# [EXERCISE AIM]
Give the data again exactly, without its images.

[Rendered page images]
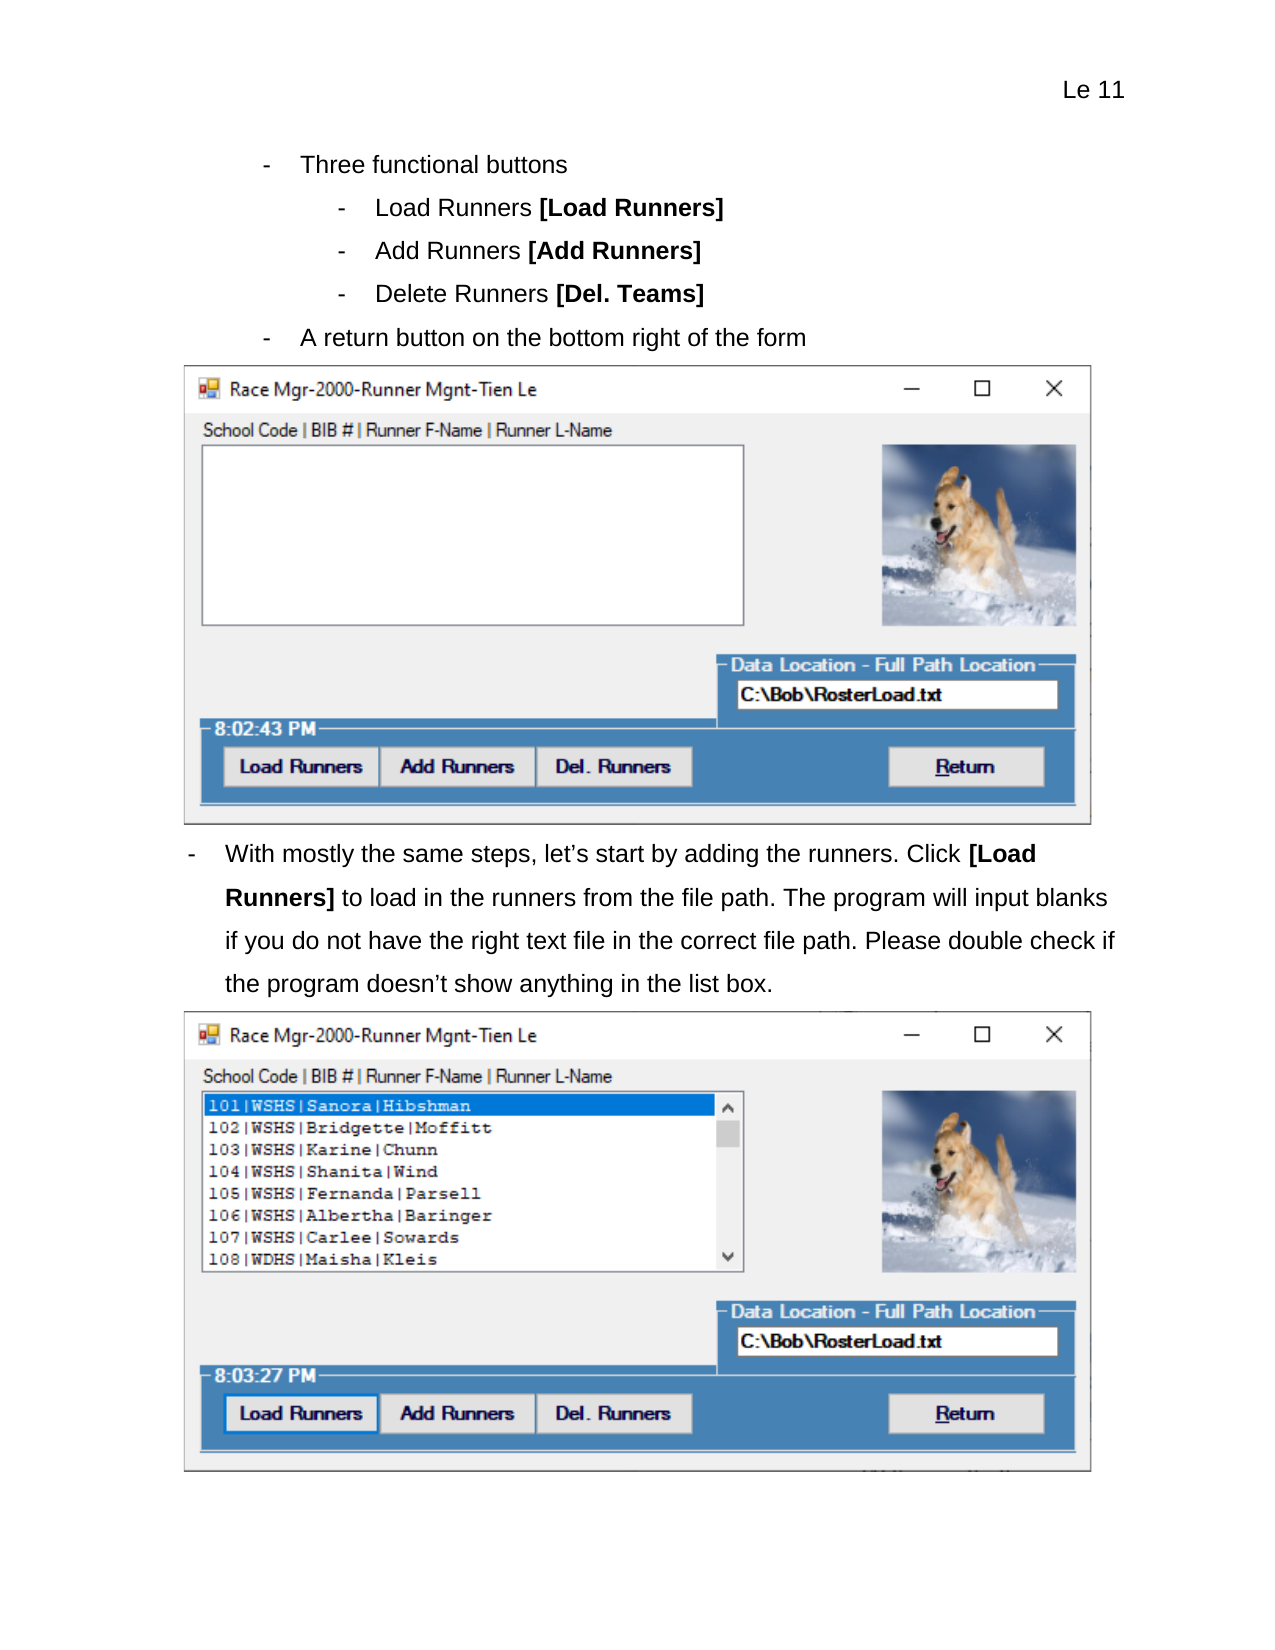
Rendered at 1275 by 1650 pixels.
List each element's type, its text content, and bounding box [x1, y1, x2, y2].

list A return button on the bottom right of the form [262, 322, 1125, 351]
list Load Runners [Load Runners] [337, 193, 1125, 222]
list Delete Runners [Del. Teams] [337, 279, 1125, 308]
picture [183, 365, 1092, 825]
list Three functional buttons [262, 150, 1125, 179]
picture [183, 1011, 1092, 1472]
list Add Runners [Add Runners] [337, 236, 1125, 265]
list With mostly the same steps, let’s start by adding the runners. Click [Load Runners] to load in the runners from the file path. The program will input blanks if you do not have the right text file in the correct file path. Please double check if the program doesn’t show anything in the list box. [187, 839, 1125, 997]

# [TASK RESULT]
Rendered at 1275 by 1650 pixels.
List each element's type, its text content, and bounding box [x1, y1, x2, y2].

list A return button on the bottom right of the form [262, 322, 1125, 351]
list Load Runners [Load Runners] [337, 193, 1125, 222]
list Delete Runners [Del. Teams] [337, 279, 1125, 308]
picture [183, 365, 1092, 825]
list Three functional buttons [262, 150, 1125, 179]
picture [183, 1011, 1092, 1472]
list Add Runners [Add Runners] [337, 236, 1125, 265]
list With mostly the same steps, let’s start by adding the runners. Click [Load Runners] to load in the runners from the file path. The program will input blanks if you do not have the right text file in the correct file path. Please double check if the program doesn’t show anything in the list box. [187, 839, 1125, 997]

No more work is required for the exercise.